Reprint every line of the data, keeping each character intact.
━━ Information given ━━
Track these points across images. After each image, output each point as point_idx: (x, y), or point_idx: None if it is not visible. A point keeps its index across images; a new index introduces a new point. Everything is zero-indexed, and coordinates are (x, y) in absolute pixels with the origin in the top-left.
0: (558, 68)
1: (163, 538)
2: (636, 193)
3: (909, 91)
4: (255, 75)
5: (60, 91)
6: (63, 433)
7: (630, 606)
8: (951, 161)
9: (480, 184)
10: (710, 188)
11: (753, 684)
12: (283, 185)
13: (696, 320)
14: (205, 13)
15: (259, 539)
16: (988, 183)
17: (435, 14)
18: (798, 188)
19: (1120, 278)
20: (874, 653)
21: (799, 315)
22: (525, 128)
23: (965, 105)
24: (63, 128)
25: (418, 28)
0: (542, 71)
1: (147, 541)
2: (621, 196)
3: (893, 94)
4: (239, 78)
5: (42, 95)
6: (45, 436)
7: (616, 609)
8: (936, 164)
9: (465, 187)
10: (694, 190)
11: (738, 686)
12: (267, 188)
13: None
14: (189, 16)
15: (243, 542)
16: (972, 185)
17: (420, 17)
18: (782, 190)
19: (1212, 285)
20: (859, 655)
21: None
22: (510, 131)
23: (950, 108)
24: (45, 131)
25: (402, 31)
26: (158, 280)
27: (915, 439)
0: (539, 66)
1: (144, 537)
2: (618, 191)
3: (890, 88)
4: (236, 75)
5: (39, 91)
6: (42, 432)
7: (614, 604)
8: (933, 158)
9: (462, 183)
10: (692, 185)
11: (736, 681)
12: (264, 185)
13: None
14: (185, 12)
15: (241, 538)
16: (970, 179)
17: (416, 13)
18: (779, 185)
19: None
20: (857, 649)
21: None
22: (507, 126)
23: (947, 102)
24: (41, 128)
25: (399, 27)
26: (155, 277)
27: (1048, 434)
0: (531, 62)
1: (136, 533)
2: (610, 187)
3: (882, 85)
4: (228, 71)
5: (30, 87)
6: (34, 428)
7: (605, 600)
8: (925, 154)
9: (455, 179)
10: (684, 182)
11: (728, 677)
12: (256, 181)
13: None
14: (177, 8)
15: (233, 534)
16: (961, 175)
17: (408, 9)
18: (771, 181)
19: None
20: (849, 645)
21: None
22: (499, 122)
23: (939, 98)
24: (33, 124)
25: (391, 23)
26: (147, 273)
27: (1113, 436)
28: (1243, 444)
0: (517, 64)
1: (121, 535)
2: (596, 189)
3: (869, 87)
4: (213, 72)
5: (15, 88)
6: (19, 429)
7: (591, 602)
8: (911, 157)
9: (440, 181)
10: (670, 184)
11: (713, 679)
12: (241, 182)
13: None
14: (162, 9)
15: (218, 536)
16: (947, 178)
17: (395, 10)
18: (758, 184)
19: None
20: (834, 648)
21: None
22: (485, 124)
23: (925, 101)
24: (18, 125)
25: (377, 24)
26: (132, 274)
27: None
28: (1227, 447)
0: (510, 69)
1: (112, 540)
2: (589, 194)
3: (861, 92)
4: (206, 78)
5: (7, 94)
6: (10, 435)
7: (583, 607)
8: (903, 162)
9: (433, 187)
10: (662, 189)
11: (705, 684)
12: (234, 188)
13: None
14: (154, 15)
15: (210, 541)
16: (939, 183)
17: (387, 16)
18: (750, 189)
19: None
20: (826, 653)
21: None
━━━
> _Result below_:
Track these points across images. After each image, output each point as point_idx: (x, y), or point_idx: None if it is not visible. A point keeps its index across images; a new index introduces a new point. Everything is zero-indexed, and coordinates are (x, y) in absolute pixels with the origin in the top-left.
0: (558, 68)
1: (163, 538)
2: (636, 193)
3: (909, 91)
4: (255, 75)
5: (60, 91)
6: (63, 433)
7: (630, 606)
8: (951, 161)
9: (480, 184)
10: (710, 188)
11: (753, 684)
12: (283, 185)
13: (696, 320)
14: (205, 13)
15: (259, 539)
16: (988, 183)
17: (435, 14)
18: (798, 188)
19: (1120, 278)
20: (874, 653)
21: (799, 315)
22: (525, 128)
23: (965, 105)
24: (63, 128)
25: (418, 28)
0: (542, 71)
1: (147, 541)
2: (621, 196)
3: (893, 94)
4: (239, 78)
5: (42, 95)
6: (45, 436)
7: (616, 609)
8: (936, 164)
9: (465, 187)
10: (694, 190)
11: (738, 686)
12: (267, 188)
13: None
14: (189, 16)
15: (243, 542)
16: (972, 185)
17: (420, 17)
18: (782, 190)
19: (1212, 285)
20: (859, 655)
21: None
22: (510, 131)
23: (950, 108)
24: (45, 131)
25: (402, 31)
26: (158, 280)
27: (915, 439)
0: (539, 66)
1: (144, 537)
2: (618, 191)
3: (890, 88)
4: (236, 75)
5: (39, 91)
6: (42, 432)
7: (614, 604)
8: (933, 158)
9: (462, 183)
10: (692, 185)
11: (736, 681)
12: (264, 185)
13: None
14: (185, 12)
15: (241, 538)
16: (970, 179)
17: (416, 13)
18: (779, 185)
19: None
20: (857, 649)
21: None
22: (507, 126)
23: (947, 102)
24: (41, 128)
25: (399, 27)
26: (155, 277)
27: (1048, 434)
0: (531, 62)
1: (136, 533)
2: (610, 187)
3: (882, 85)
4: (228, 71)
5: (30, 87)
6: (34, 428)
7: (605, 600)
8: (925, 154)
9: (455, 179)
10: (684, 182)
11: (728, 677)
12: (256, 181)
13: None
14: (177, 8)
15: (233, 534)
16: (961, 175)
17: (408, 9)
18: (771, 181)
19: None
20: (849, 645)
21: None
22: (499, 122)
23: (939, 98)
24: (33, 124)
25: (391, 23)
26: (147, 273)
27: (1113, 436)
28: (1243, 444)
0: (517, 64)
1: (121, 535)
2: (596, 189)
3: (869, 87)
4: (213, 72)
5: (15, 88)
6: (19, 429)
7: (591, 602)
8: (911, 157)
9: (440, 181)
10: (670, 184)
11: (713, 679)
12: (241, 182)
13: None
14: (162, 9)
15: (218, 536)
16: (947, 178)
17: (395, 10)
18: (758, 184)
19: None
20: (834, 648)
21: None
22: (485, 124)
23: (925, 101)
24: (18, 125)
25: (377, 24)
26: (132, 274)
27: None
28: (1227, 447)
0: (510, 69)
1: (112, 540)
2: (589, 194)
3: (861, 92)
4: (206, 78)
5: (7, 94)
6: (10, 435)
7: (583, 607)
8: (903, 162)
9: (433, 187)
10: (662, 189)
11: (705, 684)
12: (234, 188)
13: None
14: (154, 15)
15: (210, 541)
16: (939, 183)
17: (387, 16)
18: (750, 189)
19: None
20: (826, 653)
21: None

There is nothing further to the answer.